The residential streets came next, if one can still call them that when there’s little sign of actual residents. Maybe a quarter of the lots bore the kind of tidy postwar homes I’d envisioned. Almost half, though, had For Sale signs, most faded or fallen, all hope abandoned. As for the others, it seemed the homeowners hadn’t even been able to work up the confidence to put their house on the market, the yards overgrown, windows boarded up or broken, as if the residents were resigned to the fact they were stuck here, but resentfully, refusing even to do basic maintenance.

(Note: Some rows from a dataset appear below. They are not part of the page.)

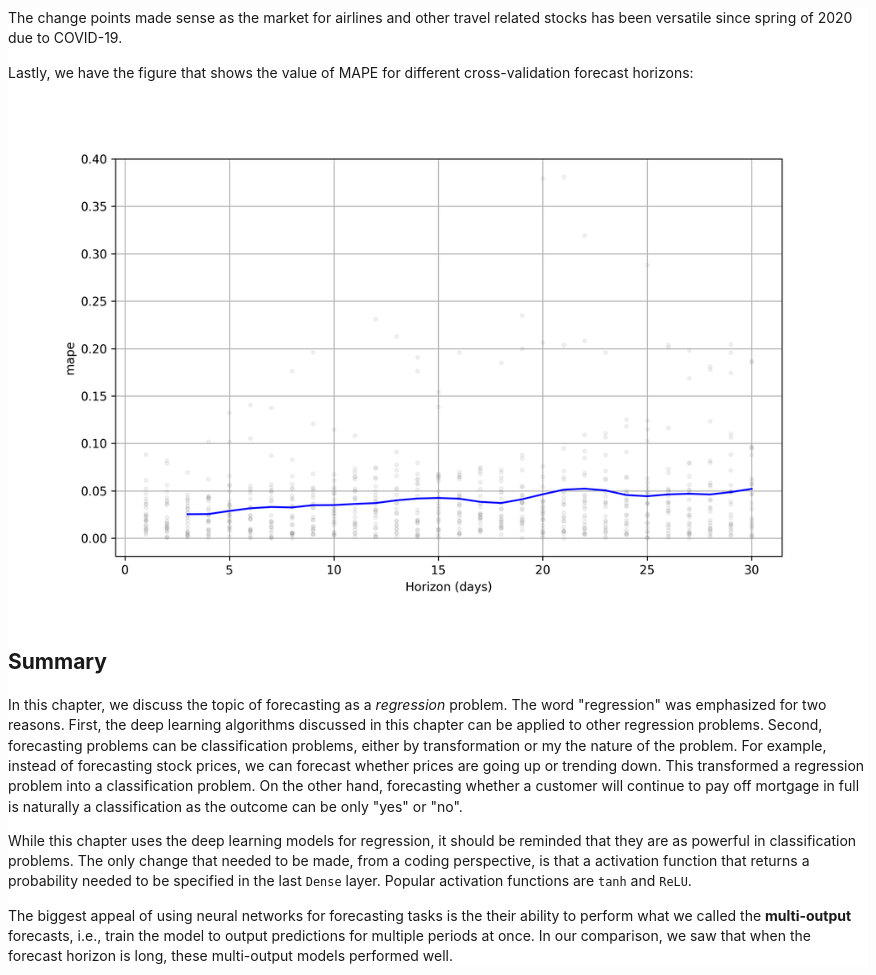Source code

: The change points made sense as the market for airlines and other travel related stocks has been versatile since spring of 2020 due to COVID-19.

Lastly, we have the figure that shows the value of MAPE for different cross-validation forecast horizons:

![](images/prophet_cv_mape.png)

## Summary

In this chapter, we discuss the topic of forecasting as a *regression* problem. The word "regression" was emphasized for two reasons. First, the deep learning algorithms discussed in this chapter can be applied to other regression problems. Second, forecasting problems can be classification problems, either by transformation or my the nature of the problem. For example, instead of forecasting stock prices, we can forecast whether prices are going up or trending down. This transformed a regression problem into a classification problem. On the other hand, forecasting whether a customer will continue to pay off mortgage in full is naturally a classification as the outcome can be only "yes" or "no".

While this chapter uses the deep learning models for regression, it should be reminded that they are as powerful in classification problems. The only change that needed to be made, from a coding perspective, is that a activation function that returns a probability needed to be specified in the last `Dense` layer. Popular activation functions are `tanh` and `ReLU`.

The biggest appeal of using neural networks for forecasting tasks is the their ability to perform what we called the **multi-output** forecasts, i.e., train the model to output predictions for multiple periods at once. In our comparison, we saw that when the forecast horizon is long, these multi-output models performed well.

I didn’t need magical powers to cast my mind’s eye out to the other edge of town and see a closed sawmill or factory along the rail tracks. Columbus was the kind of place that wouldn’t have anything to recommend it except good-paying industrial jobs. It was an ugly town in a beautiful state. Portland was close enough for commuting, but so were lots of other, better places, with highway access.

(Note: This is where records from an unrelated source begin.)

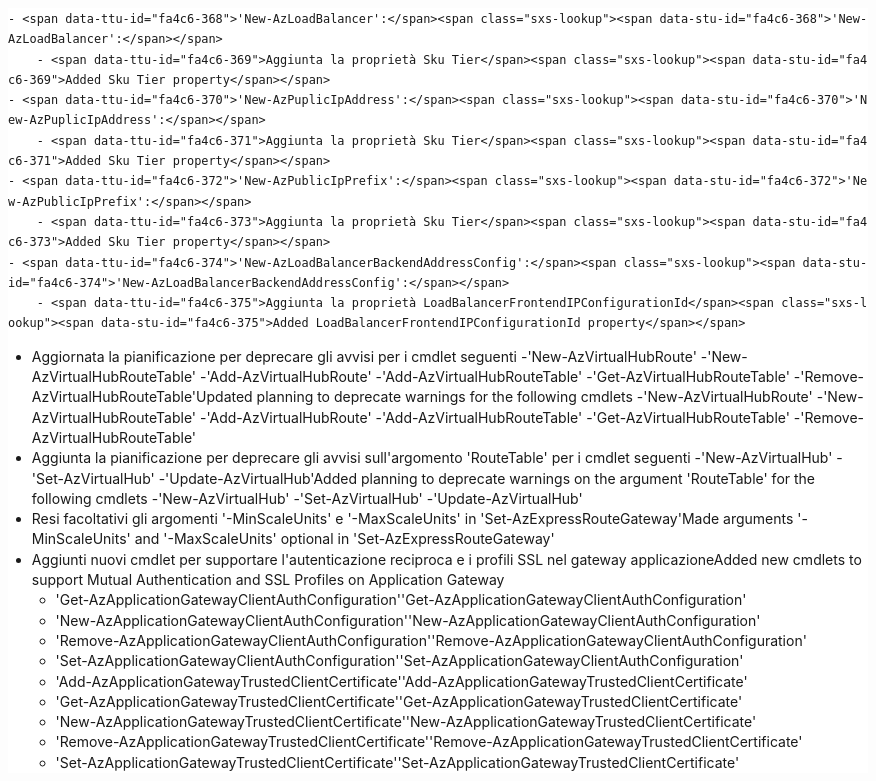     - <span data-ttu-id="fa4c6-368">'New-AzLoadBalancer':</span><span class="sxs-lookup"><span data-stu-id="fa4c6-368">'New-AzLoadBalancer':</span></span>
        - <span data-ttu-id="fa4c6-369">Aggiunta la proprietà Sku Tier</span><span class="sxs-lookup"><span data-stu-id="fa4c6-369">Added Sku Tier property</span></span>
    - <span data-ttu-id="fa4c6-370">'New-AzPuplicIpAddress':</span><span class="sxs-lookup"><span data-stu-id="fa4c6-370">'New-AzPuplicIpAddress':</span></span>
        - <span data-ttu-id="fa4c6-371">Aggiunta la proprietà Sku Tier</span><span class="sxs-lookup"><span data-stu-id="fa4c6-371">Added Sku Tier property</span></span>
    - <span data-ttu-id="fa4c6-372">'New-AzPublicIpPrefix':</span><span class="sxs-lookup"><span data-stu-id="fa4c6-372">'New-AzPublicIpPrefix':</span></span>
        - <span data-ttu-id="fa4c6-373">Aggiunta la proprietà Sku Tier</span><span class="sxs-lookup"><span data-stu-id="fa4c6-373">Added Sku Tier property</span></span>
    - <span data-ttu-id="fa4c6-374">'New-AzLoadBalancerBackendAddressConfig':</span><span class="sxs-lookup"><span data-stu-id="fa4c6-374">'New-AzLoadBalancerBackendAddressConfig':</span></span>
        - <span data-ttu-id="fa4c6-375">Aggiunta la proprietà LoadBalancerFrontendIPConfigurationId</span><span class="sxs-lookup"><span data-stu-id="fa4c6-375">Added LoadBalancerFrontendIPConfigurationId property</span></span>
* <span data-ttu-id="fa4c6-376">Aggiornata la pianificazione per deprecare gli avvisi per i cmdlet seguenti -'New-AzVirtualHubRoute' -'New-AzVirtualHubRouteTable' -'Add-AzVirtualHubRoute' -'Add-AzVirtualHubRouteTable' -'Get-AzVirtualHubRouteTable' -'Remove-AzVirtualHubRouteTable'</span><span class="sxs-lookup"><span data-stu-id="fa4c6-376">Updated planning to deprecate warnings for the following cmdlets   -'New-AzVirtualHubRoute'   -'New-AzVirtualHubRouteTable'   -'Add-AzVirtualHubRoute'   -'Add-AzVirtualHubRouteTable'   -'Get-AzVirtualHubRouteTable'   -'Remove-AzVirtualHubRouteTable'</span></span>
* <span data-ttu-id="fa4c6-377">Aggiunta la pianificazione per deprecare gli avvisi sull'argomento 'RouteTable' per i cmdlet seguenti -'New-AzVirtualHub' -'Set-AzVirtualHub' -'Update-AzVirtualHub'</span><span class="sxs-lookup"><span data-stu-id="fa4c6-377">Added planning to deprecate warnings on the argument 'RouteTable' for the following cmdlets   -'New-AzVirtualHub'   -'Set-AzVirtualHub'   -'Update-AzVirtualHub'</span></span>
* <span data-ttu-id="fa4c6-378">Resi facoltativi gli argomenti '-MinScaleUnits' e '-MaxScaleUnits' in 'Set-AzExpressRouteGateway'</span><span class="sxs-lookup"><span data-stu-id="fa4c6-378">Made arguments '-MinScaleUnits' and '-MaxScaleUnits' optional in 'Set-AzExpressRouteGateway'</span></span>
* <span data-ttu-id="fa4c6-379">Aggiunti nuovi cmdlet per supportare l'autenticazione reciproca e i profili SSL nel gateway applicazione</span><span class="sxs-lookup"><span data-stu-id="fa4c6-379">Added new cmdlets to support Mutual Authentication and SSL Profiles on Application Gateway</span></span>
    - <span data-ttu-id="fa4c6-380">'Get-AzApplicationGatewayClientAuthConfiguration'</span><span class="sxs-lookup"><span data-stu-id="fa4c6-380">'Get-AzApplicationGatewayClientAuthConfiguration'</span></span>
    - <span data-ttu-id="fa4c6-381">'New-AzApplicationGatewayClientAuthConfiguration'</span><span class="sxs-lookup"><span data-stu-id="fa4c6-381">'New-AzApplicationGatewayClientAuthConfiguration'</span></span>
    - <span data-ttu-id="fa4c6-382">'Remove-AzApplicationGatewayClientAuthConfiguration'</span><span class="sxs-lookup"><span data-stu-id="fa4c6-382">'Remove-AzApplicationGatewayClientAuthConfiguration'</span></span>
    - <span data-ttu-id="fa4c6-383">'Set-AzApplicationGatewayClientAuthConfiguration'</span><span class="sxs-lookup"><span data-stu-id="fa4c6-383">'Set-AzApplicationGatewayClientAuthConfiguration'</span></span>
    - <span data-ttu-id="fa4c6-384">'Add-AzApplicationGatewayTrustedClientCertificate'</span><span class="sxs-lookup"><span data-stu-id="fa4c6-384">'Add-AzApplicationGatewayTrustedClientCertificate'</span></span> 
    - <span data-ttu-id="fa4c6-385">'Get-AzApplicationGatewayTrustedClientCertificate'</span><span class="sxs-lookup"><span data-stu-id="fa4c6-385">'Get-AzApplicationGatewayTrustedClientCertificate'</span></span> 
    - <span data-ttu-id="fa4c6-386">'New-AzApplicationGatewayTrustedClientCertificate'</span><span class="sxs-lookup"><span data-stu-id="fa4c6-386">'New-AzApplicationGatewayTrustedClientCertificate'</span></span> 
    - <span data-ttu-id="fa4c6-387">'Remove-AzApplicationGatewayTrustedClientCertificate'</span><span class="sxs-lookup"><span data-stu-id="fa4c6-387">'Remove-AzApplicationGatewayTrustedClientCertificate'</span></span> 
    - <span data-ttu-id="fa4c6-388">'Set-AzApplicationGatewayTrustedClientCertificate'</span><span class="sxs-lookup"><span data-stu-id="fa4c6-388">'Set-AzApplicationGatewayTrustedClientCertificate'</span></span>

As I rode down Main Street, I started wishing I’d rented a car-something old and rusty, something that would fit in. Normally, I’m all about the attention, but the heads turning my way, the eyes narrowing, the lips tightening, wasn’t the kind of attention I needed if I was about to poke my nose into local murders. Everything about me screamed big city, proof that the world was chugging along in relative ease outside the town limits.

I rode down a quiet secondary road where the only business still operating was a pawnshop. Finally, I spotted the building where Brandi, Ginny, and Claire had died. According to my notes, it used to be an office. I couldn’t tell—it looked like it’d been closed for a decade. It’d probably been the town eyesore for years. Now it fit right in.